The Linux based software is Misterhouse, an application written in Perl, which also can be run on Windows if you have Perl installed for Windows. It is incredibly powerful, and offers just about every option you can think of for home automation, and then adds a whole pile more options on top (including support for Dallas Semiconductor iButtons, retrieving online weather reports and stock quotes). My only gripe would be that the user interface could be nicer, but then again, I am sure that will come in time.
For those who use Linux, Misterhouse is available as an rpm, which simplifies installation for anyone who wishes to avoid getting too intimate with the Linux command line. If you don't need the fine level of control over your installation (and to be honest, most people don't), then installing the Misterhouse software via the rpm is the logical way.

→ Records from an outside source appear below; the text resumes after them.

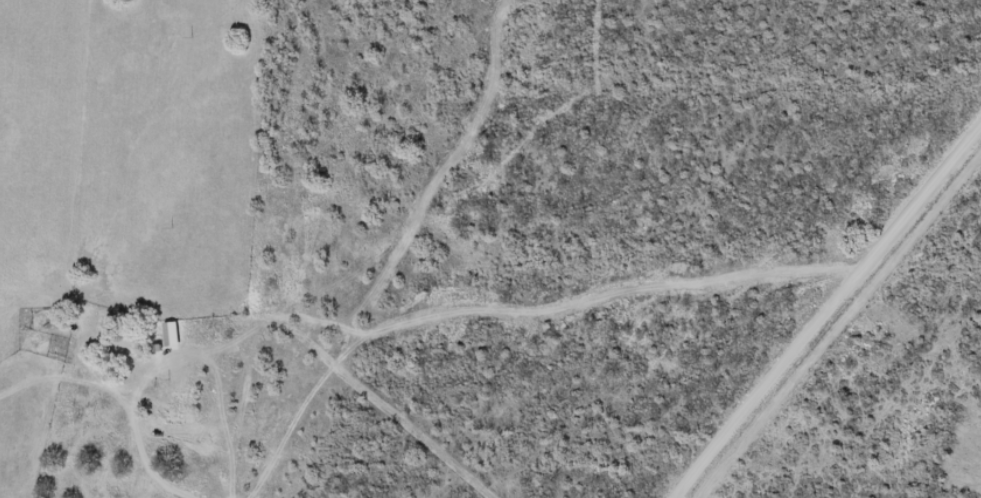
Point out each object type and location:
road: (836, 323)
building: (174, 397)
road: (234, 450)

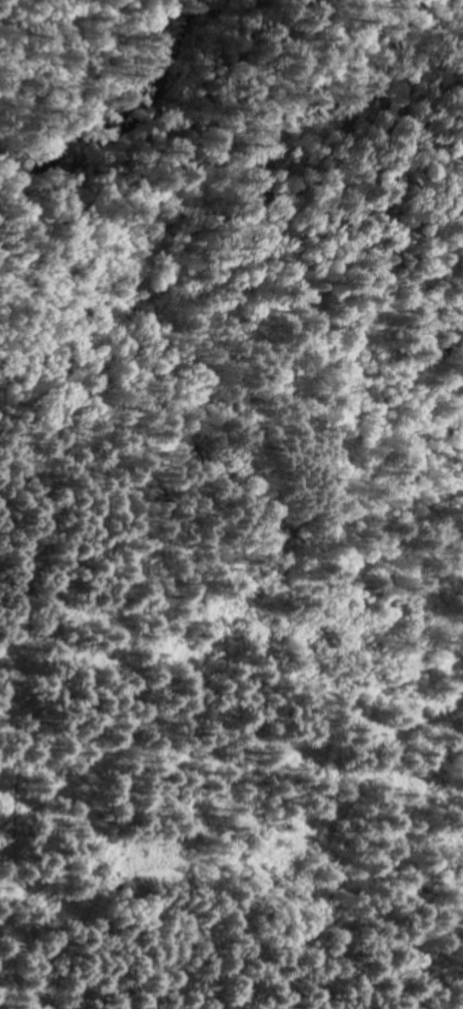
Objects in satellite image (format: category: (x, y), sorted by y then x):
building: (69, 1008)

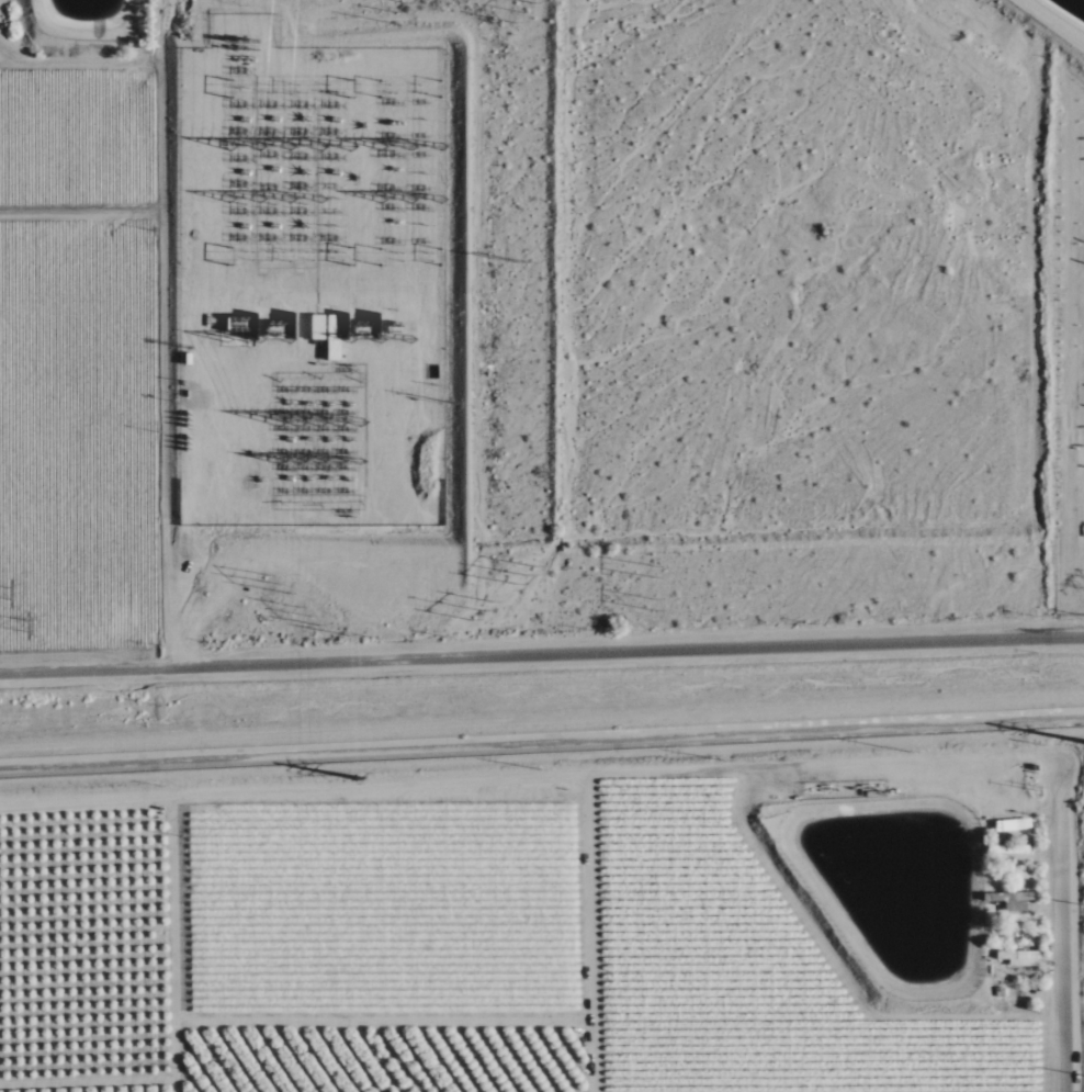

The Windows based software I predominantly use is called ACE, although I also have ActiveHome installed aswell. Again, ACE is a very powerful and versatile home automation software application, and provides very versatile interfacing to various home automation and home security hardware systems. Additionally, I have made use of CS-Xpress and Comfigurator windows based software when I had my Comfort security system.
Most of my Home Automation software development is carried out in Perl 5.6 under Linux 2.2 (Red Hat Linux 7.1). For testing in conjunction with the Apache Web Server using cgi, I have the CGI.pm Perl module installed too. The CGI.pm module is easily downloaded from http://www.cpan.org.
For Home Automation purposes, the Device::SerialPort module should be installed, and additionally, the ControlX10::CM11 module which provides direct control of X-10 devices via the CM11 and CM12 X-10 units can be installed. Again, these Perl modules can be downloaded from http://www.cpan.org. With the Device::SerialPort module installed, a PC can talk to just about any device connected to a serial port. Working out the various protocols that external devices use can be a painstaking process at times, but that is part of the challenge.
To install the Perl modules on a Linux PC, the following steps provide an outline of what process needs to be followed:
%perl -MCPAN -e shell;
cpan> install Device::SerialPort
Where the bold text represents the text that needs to be input.
Some of the development neccessitates the use of Active Server Pages (ASP), which I write in VBScript, and run on Windows XP, but, most of my development with Home Automation uses Perl.